What can the average person learn from entities that have motivation to behave as or actually behave like rational actors, such as psychopaths or major companies?

Comment author: drethelin 09 September 2013 05:32:09AM 13 points [-]

Psychopaths quite often end up in prison or dead.

Corporations go bankrupt ALL THE TIME. The survival rate is dreadful.

The motivation for both entities to act like rational actors is exactly like it is for the rest of us: Not strong enough to overpower other issues.

That said: From corporations, Do the Math and Think Big: Pay attention to which of your decisions are going to be iterated millions of times and take the effort to optimize them.

From Psychopaths: People respond to fake emotion with real emotion. If you care about someone but don't necessarily feel what they want you to feel, you can sometimes fake it to make everyone happier.

Comment author: JQuinton 17 September 2013 05:28:37PM *  2 points [-]

Psychopaths quite often end up in prison or dead.

(Stored data entries)
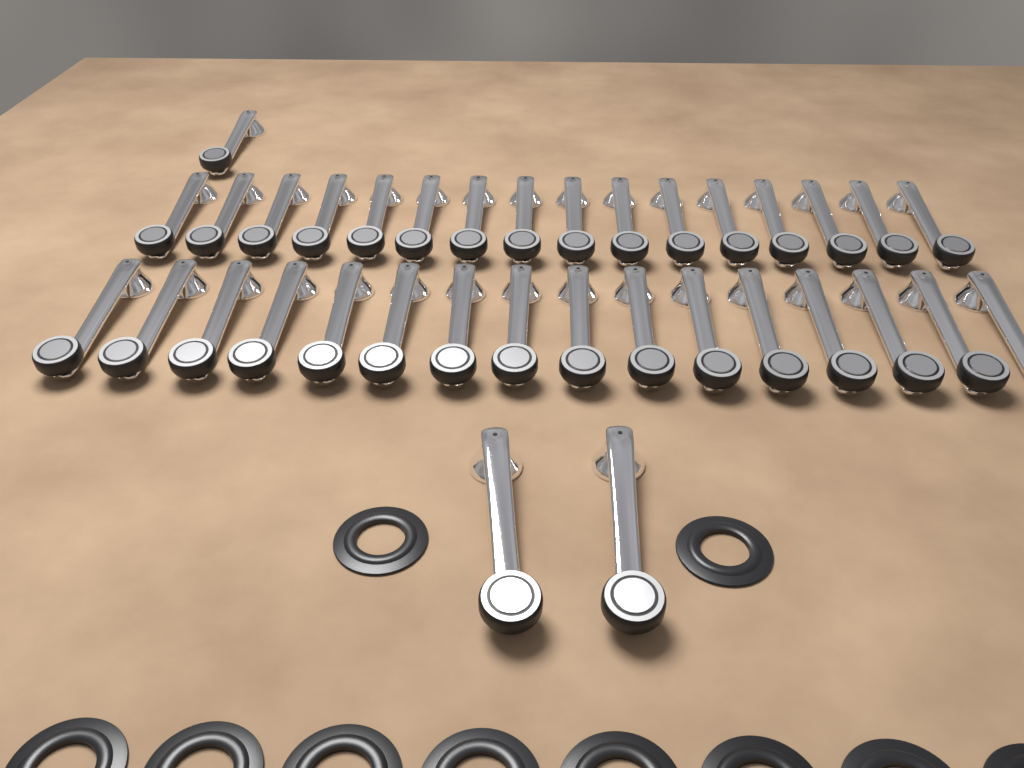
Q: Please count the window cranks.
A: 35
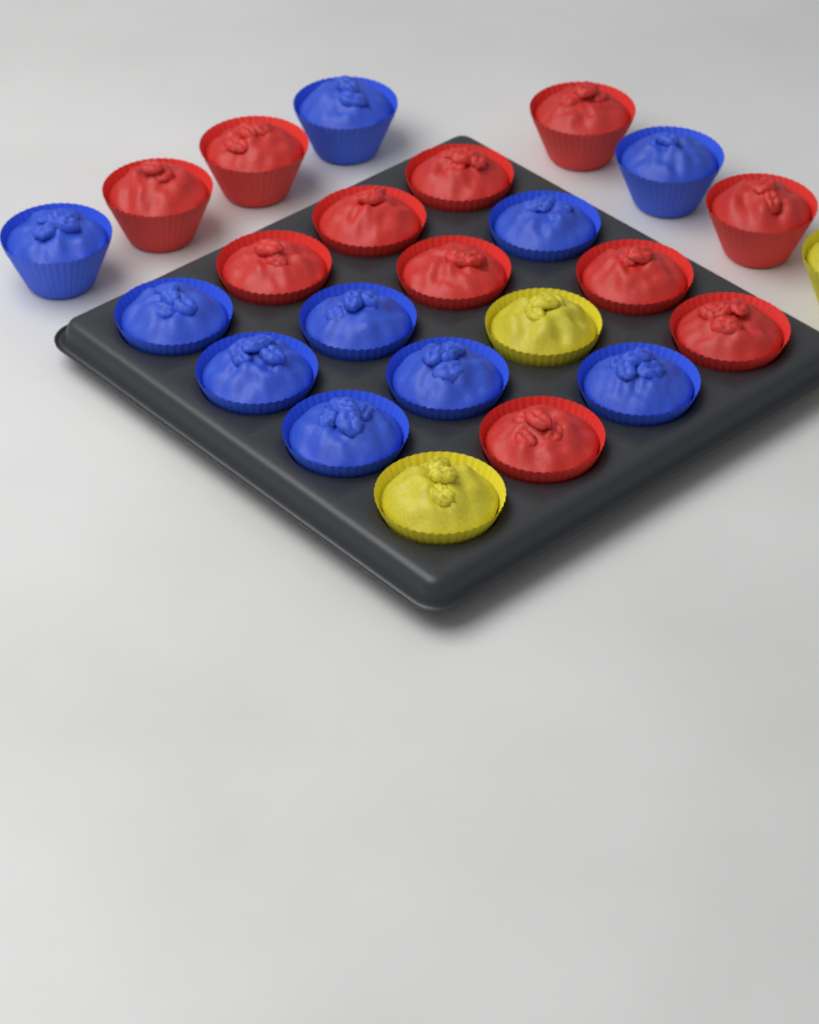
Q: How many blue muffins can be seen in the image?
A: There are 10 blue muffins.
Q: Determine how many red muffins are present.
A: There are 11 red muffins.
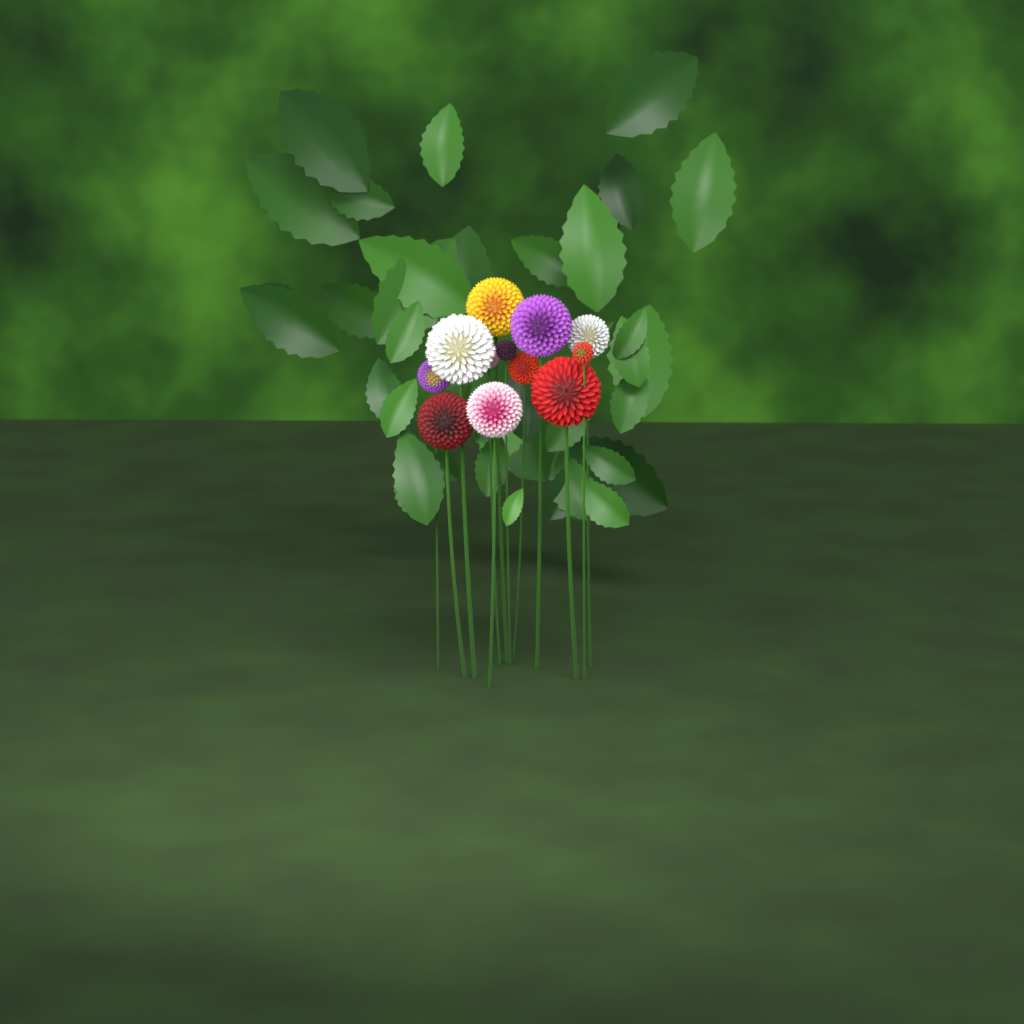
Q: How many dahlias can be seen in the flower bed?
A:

* **GOAL A**: Duplicate the counting listing line for line, with all its records, and leave the pictures out.
* **GOAL B**: Pick up the comment thread about learning from psychopaths and corporations right after its last sentence and write the next part.
The text and the listing were taken from unrelated sources.

* **FINAL ANSWER A**:
Q: Please count the window cranks.
A: 35
Q: How many blue muffins can be seen in the image?
A: There are 10 blue muffins.
Q: Determine how many red muffins are present.
A: There are 11 red muffins.
Q: How many dahlias can be seen in the flower bed?
A:

* **FINAL ANSWER B**:
Sure, but there are more psychopaths in the general population than there are psychopaths in jail. According to that book, 2-4% of the American population are psychopaths, whereas 1% of the American population are in jail; and not everyone in jail is a psychopath.

Comment author: pragmatist 09 September 2013 05:19:57AM 12 points [-]

Your examples suggest that you think rational actors will not have any other-regarding terms in their utility function. That isn't the notion of rationality generally employed on this site, I think. If your conception of rationality requires me to rejigger my utility function so that I care only about my own outcomes, then I'm not all that interested in becoming rational-sub-Metus.